The third party administrator (TPA) was pending a claim for information from the patient and medical records from various providers in order to complete a pre-existing condition review. I reviewed the medical records and discovered that the patient was treated for an abscess of the lung caused by a fungal infection, coccidioidomycosis. I researched the epidemiology of the particular fungus infecting the patient, coccidioides immitis and found that coccidioides immitis occurs in arid and semi arid areas. I further found that this condition had an incubation period of one to four weeks but could develop insidiously and that the symptoms resemble to common cold and influenza. I reviewed the patient’s medical records in connection with the information gathered about the patient’s condition and his policy information. I found that there was no indication that the patient was treated within his policy’s look back period and due to the nature of coccidioidomycosis it was likely that the patient did not even know he had this condition until just prior to his admission. Therefore, I submitted a demand for payment to the TPA arguing that the patient’s condition could not be considered pre-existing in nature. The TPA initially rejected the demand. However, while preparing to submit an additional demand letter, I found that the TPA was not licensed as a third party administrator in Oklahoma (the patient’s work place and domicile), Missouri (the patient’s previous work place) or Georgia (the employer’s state of incorporation). With this information I was able to place pressure on the TPA and force them to pay the claim.
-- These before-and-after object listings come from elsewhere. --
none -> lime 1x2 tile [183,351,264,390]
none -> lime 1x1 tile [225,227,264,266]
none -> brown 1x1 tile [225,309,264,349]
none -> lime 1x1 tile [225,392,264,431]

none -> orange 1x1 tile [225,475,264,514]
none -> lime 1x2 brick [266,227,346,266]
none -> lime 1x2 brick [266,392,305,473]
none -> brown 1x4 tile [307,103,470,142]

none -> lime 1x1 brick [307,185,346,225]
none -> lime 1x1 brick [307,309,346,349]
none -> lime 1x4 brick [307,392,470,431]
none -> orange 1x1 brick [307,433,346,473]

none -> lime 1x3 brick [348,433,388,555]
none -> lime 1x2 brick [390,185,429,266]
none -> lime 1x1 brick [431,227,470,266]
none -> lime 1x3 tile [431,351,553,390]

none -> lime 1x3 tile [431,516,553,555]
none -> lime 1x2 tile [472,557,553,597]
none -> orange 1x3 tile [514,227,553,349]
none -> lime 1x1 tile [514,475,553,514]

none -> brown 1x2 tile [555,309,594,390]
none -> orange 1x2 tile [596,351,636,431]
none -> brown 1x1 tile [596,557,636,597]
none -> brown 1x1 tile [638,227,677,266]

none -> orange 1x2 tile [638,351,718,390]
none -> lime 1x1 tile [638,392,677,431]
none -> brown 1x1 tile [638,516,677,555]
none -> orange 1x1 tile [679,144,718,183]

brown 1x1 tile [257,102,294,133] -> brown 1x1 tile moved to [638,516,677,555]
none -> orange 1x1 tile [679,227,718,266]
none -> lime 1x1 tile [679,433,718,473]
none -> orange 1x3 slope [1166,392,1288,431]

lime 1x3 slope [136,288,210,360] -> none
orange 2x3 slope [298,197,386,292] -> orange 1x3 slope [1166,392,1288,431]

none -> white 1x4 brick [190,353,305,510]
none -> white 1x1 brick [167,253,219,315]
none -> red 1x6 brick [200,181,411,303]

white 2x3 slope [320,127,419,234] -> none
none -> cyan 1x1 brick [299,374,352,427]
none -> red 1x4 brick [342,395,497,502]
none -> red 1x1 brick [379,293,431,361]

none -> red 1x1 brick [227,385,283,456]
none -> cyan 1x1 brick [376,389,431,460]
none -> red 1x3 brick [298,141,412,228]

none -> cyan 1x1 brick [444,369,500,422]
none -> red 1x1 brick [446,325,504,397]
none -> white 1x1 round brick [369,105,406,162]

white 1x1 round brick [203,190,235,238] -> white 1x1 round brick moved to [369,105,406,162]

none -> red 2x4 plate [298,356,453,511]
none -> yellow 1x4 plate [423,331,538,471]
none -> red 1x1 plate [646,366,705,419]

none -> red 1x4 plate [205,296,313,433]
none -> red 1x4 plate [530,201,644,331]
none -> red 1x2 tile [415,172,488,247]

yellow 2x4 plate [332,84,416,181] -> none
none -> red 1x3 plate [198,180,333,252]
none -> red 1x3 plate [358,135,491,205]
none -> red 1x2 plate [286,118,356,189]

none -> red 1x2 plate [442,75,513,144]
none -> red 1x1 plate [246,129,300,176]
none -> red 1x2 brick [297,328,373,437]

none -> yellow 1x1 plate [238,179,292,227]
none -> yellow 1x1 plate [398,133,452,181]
FCCI, the patient’s workers compensation carrier, paid $15,330.54 on this claim asserting that the payment was made in accordance with the hospital’s contract with First Health. I obtained the hospital’s contract with First Health. I reviewed the First Health contract and determined that there was a provision for payment of workers compensation claims. The contract provided that workers compensation claims would be paid at the Florida Workers Compensation Fee Schedule Rate with an additional seven percent discount. In this case, I determined that the claim should have paid $63,670.19. I then reviewed the contract’s attachments and determined that FCCI was entitled to the First Health contractual discount. I then submitted a demand for payment to First Health and FCCI. First Health agreed with my reading of the contract and they advised FCCI to process the claim for additional payment. FCCI issued a check for an additional payment of $45,138.62. I reviewed the payment amount and determined that the claim was still under paid. I obtained the pricing sheet from First Health and submitted it to FCCI with a demand for payment of the remaining balance, $3,200.00. FCCI processed the claim to pay the additional $3,200.00.
Within about two weeks, I obtained the hospital’s contract; determined that the contract contained a provision for payment of workers compensation claims; verified that the payer was entitled to access the contractual discount; submitted a written demand for payment; followed up with several telephone conferences demanding payment; obtained payment on the bulk of the balance due; determined that the amount paid continued to be below the contractual payment; submitted a demand for payment of the balance, and collected on the additional amount owed.
Allmerica denied the claim because the patient, a newborn, was not added to the insured’s policy and because the insured’s policy terminated in the middle of her in-patient admission. I submitted a demand letter restating that the patient, as a newborn, was automatically added to the insurance policy at birth under Colorado law. See, Colo. Rev. Stat. sec. 10-16-104(c)(I). I further argued that Allmerica was, in fact, liable for this entire in-patient admission under Colorado law. See, Colo. Rev. Stat. sec. 10-16-705 (4) (c). Allmerica responded that they were the third party administrators for a self-funded plan sponsored by Tesco Drilling Industry, Inc. (Tesco), and that Tesco denied liability. I determined that because the patient was covered by self-funded plan these claims were likely exempt from most state laws regulating insurers. However, Allmerica and Tesco were subject to state laws concerning negligent misrepresentation. I reviewed the hospital collector notes and verification of benefits forms. I found that Allmerica verified prior that the patient had coverage prior to admission. Therefore, I submitted a misverification of benefits appeal arguing that hospital relied to their detriment on incorrect information provided by Allmerica and should be compensated for services rendered. I collected $238,549.27 from Allmerica. I also collected $147,786.56 from the patient’s secondary insurance company, CIGNA HealthCare.